In Dornbracht's vision of the future, we'll soon abandon any notion of the bathroom as a "wet cell," and embrace spa-like designs that make it more of a refuge, or what he calls an "intimate zone." As bath and bedroom merge, the toilet itself will spin off into a separate orbit.

He's hardly alone in such theorizing. Vogue's July issue, for instance, had a story about a beach house in Nantucket, where a sleek, white bathtub dominates one end of the master bedroom. And, trend forecasters and design gurus at many U.S. companies such as American Standard, Moen, Kohler and Waterworks agree that whether or not bathroom walls are a-tumblin' down, the bath's functionality is, of late, being thoroughly reconsidered and redesigned.

"Andreas Dornbracht and I are definitely on the same page," said Diana Schrage, an interior decorator at the Kohler Design showroom. "Over the last 10 years in America, we have seen both a great increase in the number of bathrooms per bedrooms, and the amount of square footage devoted to bathrooms. Stylistically, though, one of the biggest trends we are seeing is the bathroom as retreat within the master suite."

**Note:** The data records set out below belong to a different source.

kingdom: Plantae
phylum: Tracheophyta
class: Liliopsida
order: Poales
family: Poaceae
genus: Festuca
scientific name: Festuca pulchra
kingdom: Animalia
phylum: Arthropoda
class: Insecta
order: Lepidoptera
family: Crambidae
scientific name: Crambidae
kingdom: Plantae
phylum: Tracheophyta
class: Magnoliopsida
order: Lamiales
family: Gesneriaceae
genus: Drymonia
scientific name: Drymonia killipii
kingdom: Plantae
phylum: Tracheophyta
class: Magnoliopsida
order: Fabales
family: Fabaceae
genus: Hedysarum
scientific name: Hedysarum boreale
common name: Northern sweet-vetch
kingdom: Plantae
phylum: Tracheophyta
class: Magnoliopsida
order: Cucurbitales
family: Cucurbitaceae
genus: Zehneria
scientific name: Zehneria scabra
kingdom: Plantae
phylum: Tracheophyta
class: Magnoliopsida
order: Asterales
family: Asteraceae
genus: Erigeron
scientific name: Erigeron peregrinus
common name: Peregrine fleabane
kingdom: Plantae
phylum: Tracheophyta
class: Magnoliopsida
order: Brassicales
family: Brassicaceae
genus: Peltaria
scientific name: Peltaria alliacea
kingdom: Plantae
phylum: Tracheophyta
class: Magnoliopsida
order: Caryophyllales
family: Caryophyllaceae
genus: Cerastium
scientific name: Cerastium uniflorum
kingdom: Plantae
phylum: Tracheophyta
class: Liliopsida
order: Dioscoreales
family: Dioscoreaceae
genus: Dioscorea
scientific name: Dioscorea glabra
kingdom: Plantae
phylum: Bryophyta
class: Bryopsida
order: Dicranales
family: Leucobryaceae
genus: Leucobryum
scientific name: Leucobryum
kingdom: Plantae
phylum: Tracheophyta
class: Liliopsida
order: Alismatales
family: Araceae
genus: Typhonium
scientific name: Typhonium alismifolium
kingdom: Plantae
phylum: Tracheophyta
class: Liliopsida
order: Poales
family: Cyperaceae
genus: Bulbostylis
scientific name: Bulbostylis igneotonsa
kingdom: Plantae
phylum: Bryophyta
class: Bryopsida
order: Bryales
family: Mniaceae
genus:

"It is becoming more of a shared room -- private only on a need-to-use basis," agreed Judy Riley, vice president of design for Moen. "For the kid's baths, parents only want to make sure they are not wasting water. But for the master, people want luxury."

A shower of money

According to the National Kitchen and Bath Association, based in Hackettstown, N.J., in 2004, American spent $23.7 billion on renovating bathrooms or building new ones. While this figure is dwarfed by what was spent on kitchens ($47.3 billion), it's worth noting that kitchen expenditures rose only 1.3 percent from 2003, whereas bathroom spending was up over 7 percent.

Where's all this money going?

Into products like the Alpha from Jacuzzi, an aeronautically designed swirl of a bathtub created by Pininfarina, the automotive team behind Ferrari and Maserati. Or, the Rain Sky from Dornbracht, a shower system that's flush-mounted into the ceiling and has several types of spray -- from a fine mist, to raging thunderstorm -- as well as aromatherapy and chromatherapy features. Coordinated "suites" of accessories are all the rage, so Waterworks offers towel bars, towel rings, shelves, toilet-paper holders, robe hooks, sconces, and mirrors that all match like tableware.

A further cornucopia of design possibilities were unveiled at the annual Kitchen / Bath Industry Show, held in Las Vegas last May. A "Best Bath Product of Show" Award was given to Engineered Glass Products for its new high-tech towel warmer. For the environmentally minded, toilets using fewer gallons per flush are available from Duravit, Toto and Villeroy & Boch.

Consumers also are trading up in the materials they select, with satin nickel being a top choice for faucets and accessories. Polished concrete, metal, exotic woods, even bamboo, are all exploding in popularity, as are glass tile and molded glass for sinks, counters, tub surrounds and flooring. As this might suggest, the overall movement is toward a "dematerialization" of fixtures, so the decor looks less like a lavatory and more like a lounge.

"We are seeing greatly enlarged bathrooms, too. It might happen that the kids go to college and their bedroom now becomes part of the master bath," said Bob Gibbs, president of Cox Kitchen and Baths Inc. in Baltimore. Gibbs estimated that the bathroom-remodeling end of his business is up 25 percent over just a couple years ago. "Shower spaces are becoming especially huge. A typical shower of the past might be 2 1/2 feet by three feet. We are now seeing showers three times this size, with multiple heads, so two people can shower at the same time."